Aqueles instantes, todas as noites em que represento um papel, são sempre os
melhores momentos do meu dia. Isso quer dizer que levo para o palco meus
sentimentos, minha idéia, minhas alegrias, meus abismos, meu horror e minha
luz. Diariamente filtro essas emoções através das necessidades de cada
personagem e recebo de volta para mim mesmo uma nova compreensão de meus
problemas - e acrescento ao personagem um novo enriquecimento conseguido
"à quente", quer dizer, arrancado de dentro de mim mesmo.
Com o correr dos anos fui
aprendendo a me observar como artista e ser humano e fui tentando aproveitar
em meus desenhos interpretativos a linguagem interior de minha vivência
pessoal, para conseguir, assim, essa difícil união entre arte e vida, que foi
sempre a minha grande aspiração.
Sempre acreditei que cada ator
traz consigo um material fantástico, inimitável e único, muito difícil de ser
conservado e desenvolvido nesta nossa era brutalizada e massificada.
É um cálice de cristal
interior, que deve ser preservado e defendido através de muitos terremotos,
muita contrariedade, muita decepção e sensação de abandono, mas com momentos
também de enorme luminosidade que quando acontecem recompensam o artista e
engrandecem o ser humano.
Cada ator é único e inimitável se ele mergulha com honestidade em si mesmo, e retrata o seu semelhante com generosidade, verdade e paixão. "Somos feitos da essência com que os sonhos são feitos" escreveu Shakespeare, e essa é a melhor definição que conheço sobre o mistério da representação.
O CAVALO
Cada ator tem obrigação de
zelar e desenvolver o seu instrumental – sua voz, seu corpo: seu cavalo.

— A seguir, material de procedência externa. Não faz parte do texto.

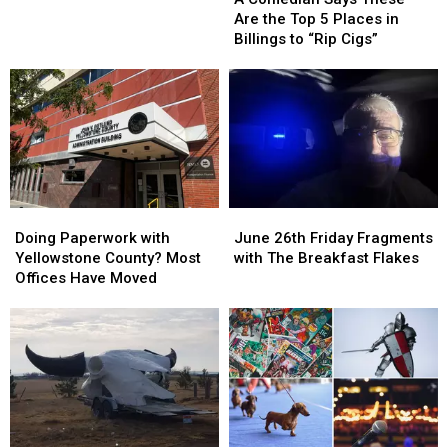
Says
Says
Motorized
Motorized
Are the Top 5 Places in
These
These
Scooter
Scooter
Billings to “Rip Cigs”
Are
Are
the
the
Top
Top
5
5
Places
Places
in
in
Billings
Billings
to
to
Doing
Doing
June
June
“Rip
“Rip
Paperwork
Paperwork
26th
26th
Cigs”
Cigs”
Doing Paperwork with
June 26th Friday Fragments
with
with
Friday
Friday
Yellowstone County? Most
with The Breakfast Flakes
Yellowstone
Yellowstone
Fragments
Fragments
Offices Have Moved
County?
County?
with
with
Most
Most
The
The
Offices
Offices
Breakfast
Breakfast
Have
Have
Flakes
Flakes
Moved
Moved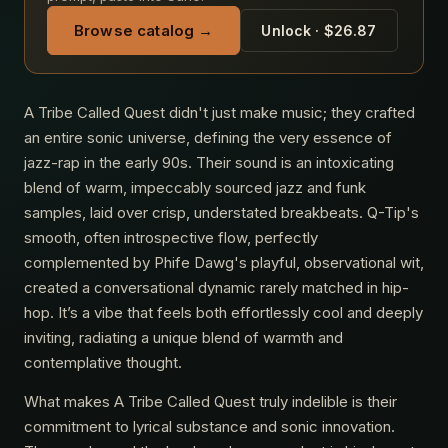
Browse catalog →
Unlock · $26.87
A Tribe Called Quest didn't just make music; they crafted
an entire sonic universe, defining the very essence of
jazz-rap in the early 90s. Their sound is an intoxicating
blend of warm, impeccably sourced jazz and funk
samples, laid over crisp, understated breakbeats. Q-Tip's
smooth, often introspective flow, perfectly
complemented by Phife Dawg's playful, observational wit,
created a conversational dynamic rarely matched in hip-
hop. It’s a vibe that feels both effortlessly cool and deeply
inviting, radiating a unique blend of warmth and
contemplative thought.
What makes A Tribe Called Quest truly indelible is their
commitment to lyrical substance and sonic innovation.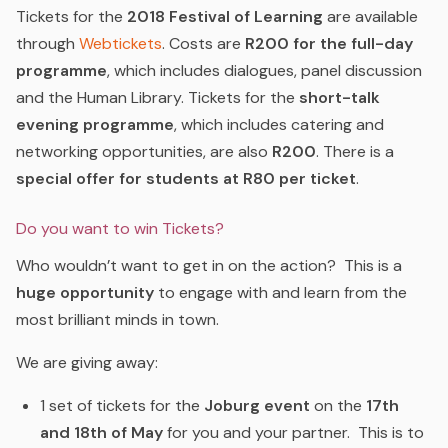
Tickets for the
2018 Festival of Learning
are available
through
Webtickets
.
Costs are
R200 for the full-day
programme
, which includes dialogues, panel discussion
and the Human Library. Tickets for the
short-talk
evening programme
, which includes catering and
networking opportunities, are also
R200
. There is a
special offer for students at R80 per ticket
.
Do you want to win Tickets?
Who wouldn’t want to get in on the action? This is a
huge opportunity
to engage with and learn from the
most brilliant minds in town.
We are giving away:
1 set of tickets for the
Joburg event
on the
17th
and 18th of May
for you and your partner. This is to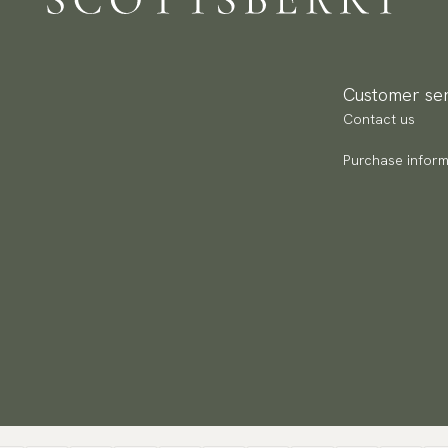
av
Customer ser
Contact us
Purchase inform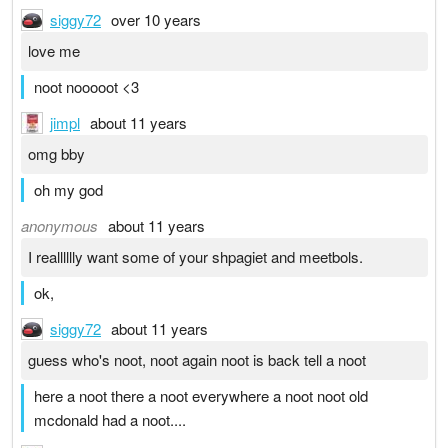
siggy72
over 10 years
love me
noot nooooot <3
jimpl
about 11 years
omg bby
oh my god
anonymous
about 11 years
I realllllly want some of your shpagiet and meetbols.
ok,
siggy72
about 11 years
guess who's noot, noot again noot is back tell a noot
here a noot there a noot everywhere a noot noot old
mcdonald had a noot....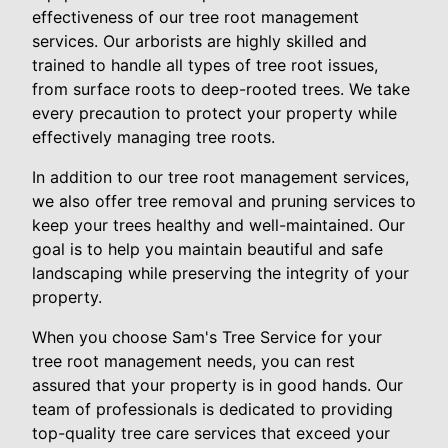
effectiveness of our tree root management
services. Our arborists are highly skilled and
trained to handle all types of tree root issues,
from surface roots to deep-rooted trees. We take
every precaution to protect your property while
effectively managing tree roots.
In addition to our tree root management services,
we also offer tree removal and pruning services to
keep your trees healthy and well-maintained. Our
goal is to help you maintain beautiful and safe
landscaping while preserving the integrity of your
property.
When you choose Sam's Tree Service for your
tree root management needs, you can rest
assured that your property is in good hands. Our
team of professionals is dedicated to providing
top-quality tree care services that exceed your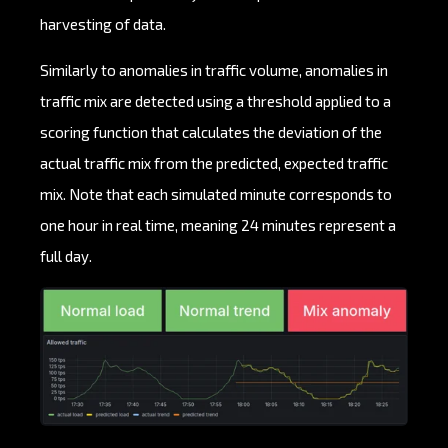
harvesting of data.
Similarly to anomalies in traffic volume, anomalies in
traffic mix are detected using a threshold applied to a
scoring function that calculates the deviation of the
actual traffic mix from the predicted, expected traffic
mix. Note that each simulated minute corresponds to
one hour in real time, meaning 24 minutes represent a
full day.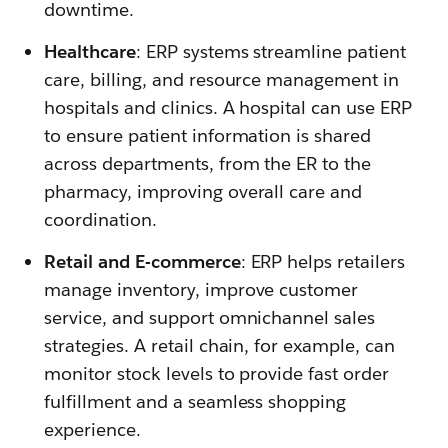
downtime.
Healthcare
: ERP systems streamline patient
care, billing, and resource management in
hospitals and clinics. A hospital can use ERP
to ensure patient information is shared
across departments, from the ER to the
pharmacy, improving overall care and
coordination.
Retail and E-commerce
: ERP helps retailers
manage inventory, improve customer
service, and support omnichannel sales
strategies. A retail chain, for example, can
monitor stock levels to provide fast order
fulfillment and a seamless shopping
experience.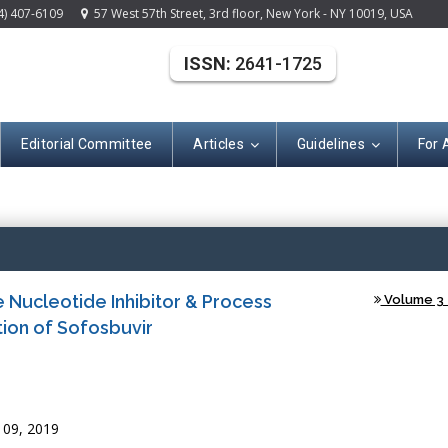
4) 407-6109
57 West 57th Street, 3rd floor, New York - NY 10019, USA
ISSN:
2641-1725
Editorial Committee
Articles
Guidelines
For 
(ISSN: 2641-172
e Nucleotide Inhibitor & Process
Volume 3 -
ion of Sofosbuvir
 09, 2019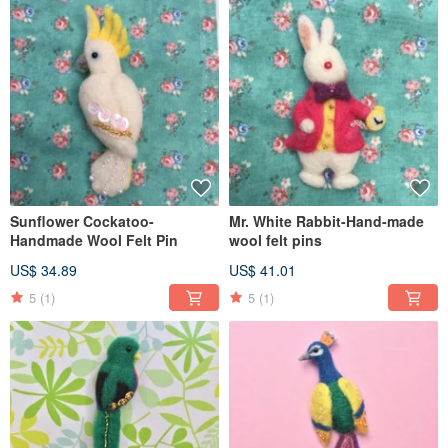
Sunflower Cockatoo-
Mr. White Rabbit-Hand-made
Handmade Wool Felt Pin
wool felt pins
US$ 34.89
US$ 41.01
5
(1)
5
(1)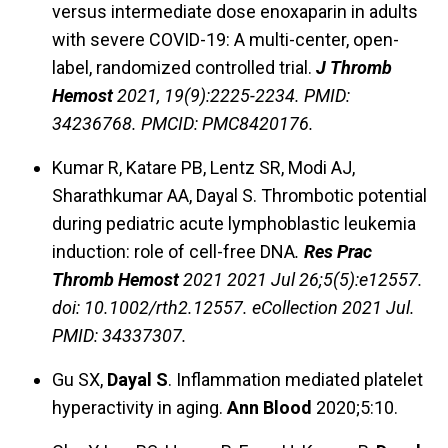
versus intermediate dose enoxaparin in adults
with severe COVID-19: A multi-center, open-
label, randomized controlled trial.
J Thromb
Hemost
2021, 19(9):2225-2234. PMID:
34236768. PMCID: PMC8420176.
Kumar R, Katare PB, Lentz SR, Modi AJ,
Sharathkumar AA, Dayal S. Thrombotic potential
during pediatric acute lymphoblastic leukemia
induction: role of cell-free DNA
.
Res Prac
Thromb Hemost
2021
2021 Jul 26;5(5):e12557.
doi: 10.1002/rth2.12557. eCollection 2021 Jul.
PMID: 34337307.
Gu SX,
Dayal S
. Inflammation mediated platelet
hyperactivity in aging.
Ann Blood
2020;5:10.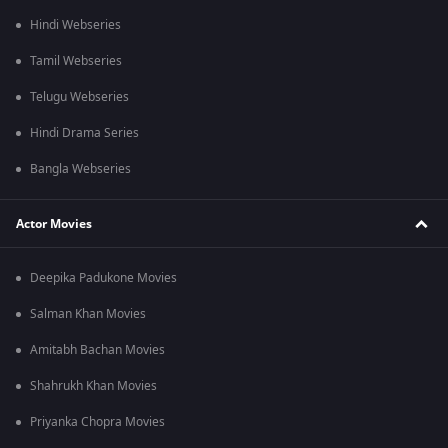
Hindi Webseries
Tamil Webseries
Telugu Webseries
Hindi Drama Series
Bangla Webseries
Actor Movies
Deepika Padukone Movies
Salman Khan Movies
Amitabh Bachan Movies
Shahrukh Khan Movies
Priyanka Chopra Movies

Devemos transformar nosso corpo num grande arquivo de imagens com
possibilidades de serem utilizadas em nossos futuros personagens. Nossa voz
deve poder miar, rugir, gemer, uivar. Nossas mãos podem ser galhos de árvores,
garras de feras, folhas secas ao vento. Nossos pés, colunas de um templo,
patas de animais. Nossos olhos devem poder reproduzir o enigma do olhar
da esfinge, e a clareza cristalina de um poema de Brecht.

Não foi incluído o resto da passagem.